Celui qui, il y a un an insistait, sur "les heures (…) belles" de la colonisation, s'est aussi dit favorable à l'idée que la France revienne sur certains accords avec l'Algérie, qui facilitent la venue de ressortissants algériens.
🗣️ "Il faut faire des accords avec les pays du Maghreb pour qu'il puisse y avoir une rétention de l'immigration."
— TF1Info (@TF1Info) September 23, 2024
Bruno Retailleau (@BrunoRetailleau), ministre de l’Intérieur, invité de @GillesBouleau sur TF1 ⤵️ pic.twitter.com/bDLvuVweGX
Il prône "des accords avec les pays du Maghreb pour qu'il puisse y avoir une rétention de l'immigration". Autant d'idées extrêmement impopulaires dans les pays concernés.
"Je ne veux pas (…) que la France soit le pays le plus attractif d'Europe pour un certain nombre de prestations sociales, d'accès aux soins", a-t-il encore dit, assurant vouloir notamment réformer l'aide médicale d'Etat.
Cette aide, qui garantit aux étrangers en situation irrégulière présents depuis au moins trois mois sur le territoire la prise en charge gratuite de soins médicaux, "n'est pas un sujet d'attractivité pour l'immigration mais un enjeu de santé publique", l'a taclé l'ex-ministre centriste Agnès Firmin Le Bodo.
Le "racisme" est "une valeur clé" du nouveau gouvernement, a dénoncé de son côté la cheffe de file des Ecologistes, Marine Tondelier, fustigeant Bruno Retailleau qui avait soutenu le mouvement hostile au mariage homosexuel voté sous la gauche en 2013.
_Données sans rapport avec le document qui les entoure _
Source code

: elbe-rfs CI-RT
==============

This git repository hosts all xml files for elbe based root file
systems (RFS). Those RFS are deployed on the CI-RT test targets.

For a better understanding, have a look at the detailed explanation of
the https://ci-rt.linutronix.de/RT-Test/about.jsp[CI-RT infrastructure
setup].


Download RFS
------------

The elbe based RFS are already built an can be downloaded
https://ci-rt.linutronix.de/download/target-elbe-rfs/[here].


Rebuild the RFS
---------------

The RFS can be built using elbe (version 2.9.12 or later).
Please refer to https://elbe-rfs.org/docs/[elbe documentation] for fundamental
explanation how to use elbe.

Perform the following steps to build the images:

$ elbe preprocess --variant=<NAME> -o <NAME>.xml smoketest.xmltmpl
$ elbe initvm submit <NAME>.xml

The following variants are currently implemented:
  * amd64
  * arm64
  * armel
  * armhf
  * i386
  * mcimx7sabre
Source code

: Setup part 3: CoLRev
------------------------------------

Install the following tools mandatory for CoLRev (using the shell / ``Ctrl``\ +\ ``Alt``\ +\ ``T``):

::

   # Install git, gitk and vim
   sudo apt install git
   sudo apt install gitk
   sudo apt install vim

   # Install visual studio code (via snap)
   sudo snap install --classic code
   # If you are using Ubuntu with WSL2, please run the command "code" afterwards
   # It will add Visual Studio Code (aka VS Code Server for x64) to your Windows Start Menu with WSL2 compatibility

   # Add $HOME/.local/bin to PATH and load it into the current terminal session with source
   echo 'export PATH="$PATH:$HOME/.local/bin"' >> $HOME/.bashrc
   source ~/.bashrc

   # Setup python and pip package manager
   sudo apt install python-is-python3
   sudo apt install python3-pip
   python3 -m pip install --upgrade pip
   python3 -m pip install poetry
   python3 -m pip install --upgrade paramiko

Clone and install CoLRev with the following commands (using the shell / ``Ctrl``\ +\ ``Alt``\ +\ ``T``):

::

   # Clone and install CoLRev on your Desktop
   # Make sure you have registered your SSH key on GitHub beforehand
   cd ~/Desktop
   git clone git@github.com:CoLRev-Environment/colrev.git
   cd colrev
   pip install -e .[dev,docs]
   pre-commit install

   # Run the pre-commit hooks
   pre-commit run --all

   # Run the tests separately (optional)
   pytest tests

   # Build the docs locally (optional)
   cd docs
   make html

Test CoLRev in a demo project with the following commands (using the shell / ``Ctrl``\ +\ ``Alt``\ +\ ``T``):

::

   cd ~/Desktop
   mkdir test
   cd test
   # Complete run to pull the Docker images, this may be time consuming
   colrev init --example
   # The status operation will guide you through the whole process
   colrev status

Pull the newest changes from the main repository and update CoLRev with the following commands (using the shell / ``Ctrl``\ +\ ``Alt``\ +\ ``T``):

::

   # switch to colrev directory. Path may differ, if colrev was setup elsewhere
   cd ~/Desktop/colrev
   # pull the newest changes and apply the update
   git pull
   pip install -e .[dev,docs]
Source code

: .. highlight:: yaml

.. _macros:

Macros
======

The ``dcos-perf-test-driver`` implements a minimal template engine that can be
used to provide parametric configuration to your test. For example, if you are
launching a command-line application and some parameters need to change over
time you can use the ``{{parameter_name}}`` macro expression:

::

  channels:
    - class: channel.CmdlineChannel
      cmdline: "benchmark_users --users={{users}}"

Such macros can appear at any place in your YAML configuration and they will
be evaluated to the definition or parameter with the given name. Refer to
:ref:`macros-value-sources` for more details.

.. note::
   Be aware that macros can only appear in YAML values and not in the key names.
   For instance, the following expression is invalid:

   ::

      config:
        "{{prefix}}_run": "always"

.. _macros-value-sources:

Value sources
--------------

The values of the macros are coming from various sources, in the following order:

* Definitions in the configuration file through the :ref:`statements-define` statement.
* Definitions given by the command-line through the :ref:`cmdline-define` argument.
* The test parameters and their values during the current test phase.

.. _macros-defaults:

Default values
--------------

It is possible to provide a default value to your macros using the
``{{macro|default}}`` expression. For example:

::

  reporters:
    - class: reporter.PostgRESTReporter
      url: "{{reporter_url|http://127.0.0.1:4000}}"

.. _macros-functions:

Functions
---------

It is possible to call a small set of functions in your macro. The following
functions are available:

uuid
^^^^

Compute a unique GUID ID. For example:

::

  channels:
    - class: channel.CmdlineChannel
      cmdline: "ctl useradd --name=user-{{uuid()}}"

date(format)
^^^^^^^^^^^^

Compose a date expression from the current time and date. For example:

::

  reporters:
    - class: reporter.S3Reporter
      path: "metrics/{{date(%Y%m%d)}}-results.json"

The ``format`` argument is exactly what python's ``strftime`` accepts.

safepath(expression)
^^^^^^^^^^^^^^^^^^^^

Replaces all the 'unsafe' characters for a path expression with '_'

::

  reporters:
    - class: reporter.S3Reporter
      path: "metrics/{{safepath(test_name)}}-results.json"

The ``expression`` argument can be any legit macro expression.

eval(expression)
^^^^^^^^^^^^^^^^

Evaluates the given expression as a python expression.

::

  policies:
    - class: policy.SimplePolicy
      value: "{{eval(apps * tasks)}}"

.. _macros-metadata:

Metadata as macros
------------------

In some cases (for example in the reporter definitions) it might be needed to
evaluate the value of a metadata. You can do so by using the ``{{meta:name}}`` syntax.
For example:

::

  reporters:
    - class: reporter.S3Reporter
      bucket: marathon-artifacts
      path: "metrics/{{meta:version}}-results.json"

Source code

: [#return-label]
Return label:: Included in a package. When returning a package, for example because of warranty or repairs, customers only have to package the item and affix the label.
Le désormais ministre de l'Intérieur a également affiché son opposition à l'inscription de l'IVG dans la Constitution. En vain.
Chez LR, on dresse le tableau d'un homme "à l'écoute", "qui sait s'arrondir". La garde rapprochée de cet insatiable lecteur vante aussi "l'intelligence" et la "force de travail" de son chef de file, tout comme le talent d'orateur de celui qui s'exprime toujours sans la moindre note, citant de mémoire nombre d'auteurs et de penseurs pour nourrir son propos.